Monday, June 29, 2026

Amazing Similarities

Back in the late 1970’s Second Ponce initiated an “Adopt a College Student” program. I think it was Edie’s idea. The Whitakers adopted me. I never heard of any other college student who got adopted. Kinda fishy. The Whitakers would have me over for dinner. From time to time I would house sit. 

Little Claire called me her big brother. Once her concerned teacher called Edie. Claire had drawn a family portrait: mom, dad, Lang, and - another big brother? Edie had to explain. 

To take this family thing a bit further: my “sister” Claire married Andrew, whose cousin Caroline was best friends with my daughter Anna - so they too are “related”. I was sitting with Anna and Caroline on a school trip when we made the connection. They never forgot. 

But over 25 years of swapping emails, I’ve realized just how alike Reid and I are. It’s not like I set out to become like him, we just have a lot of things in common. 

We’re both dreamers. We have active imaginations, which we used to fuel our pastimes. Reid would invent games, I might research statistics to compare two athletes. 

We’re both scorekeepers. We like to score games and keep track of things. He scored basketball games for Marist. I scored my son’s basketball games. We both make lists of things we’ve done, places we’ve been. 

We’re both artistic. Reid would draw amazing sunset pictures with colored pictures. He'd fold paper and cut out intricate snowflake like designs. He'd mail me one or two each time he sent me other things. Ceil would see an envelope from Reid when she got the mail, and open it herself to see what treasures were inside. I’d draw football and baseball players, helmets, jet fighters, and rocket ships. 

We both like to read. We both loved John Grisham. 

Of course we both love sports. 

We’re devoted to our laptops. We’d rather send both check all sorts of information. Look up stats, which we can use to dive down rabbit’s holes and other daydreams. We’d rather send an email than a text message. I know that I need to get with the times. There are reasons I like emails. Writing helps me figure out what I think and how I feel about things. I can go back and edit sentences to get the thoughts just right in my head. Pecking out the words on my phone is much slower, but it actually helps me to get the words down in an even better way. That’s actually how I wrote most of this essay. 

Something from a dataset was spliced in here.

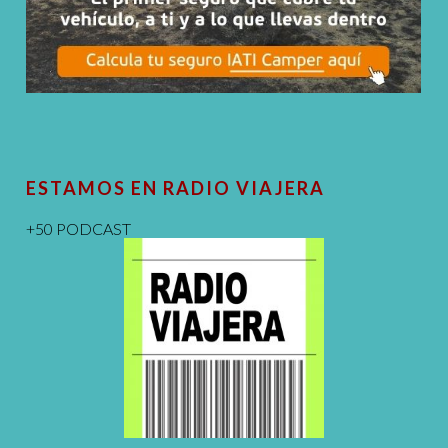
ESTAMOS EN RADIO VIAJERA
+50 PODCAST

We both enjoy a good meal. Reid’s palate is more varied, as I like to stick to my favorites. But I’d rather sit down and eat at a restaurant than take it home to eat. 

We’re both safe drivers. In general. We’re not speed demons. We don’t take chances or take out of the way routes. 

We both like to go to the gym. Reid walked at the SPdL FLC pretty much ever since it opened. If I think I’ll just work out at home or hit the streets for a run, there’s less of a chance I’ll get it done than if I make the short drive over to the gym. And I’ve been walking more than I’ve run. I like those studies that say walking is better. 

We have the same personality type. Kind of type B. We defer to others. Sometimes this makes us sad when we feel like we’re forgotten. 

Since I’ve retired, I seem to have fallen into several of the same routines that Reid follows. I like to jot down notes and lists. I needed some 3x5 cards and started using more and more of them. One day I thought: hey, this is what Reid uses. 

We both love God. We love good preaching. We take sermon notes. We both enjoyed singing in the choir. For several years we sang in the same choir together. We both favor traditional hymns and worship services over today’s more contemporary services. I guess we’re both old school. 

We both met our wives through church. We both love our wives and family. 

Sure, I have other longtime friends - fun, good strong Christian men who I enjoy spending time with. But really none do I have so much in common than with Reid. 

How in the world can you replace such a bosom buddy? I’m not sure. A young friend once advised me to “play it forward” - to become the older Reid person to a younger version of me. As always, I need to deepen my relationships with my kids. But one thing’s certain: going forward my life without Reid will never be the same.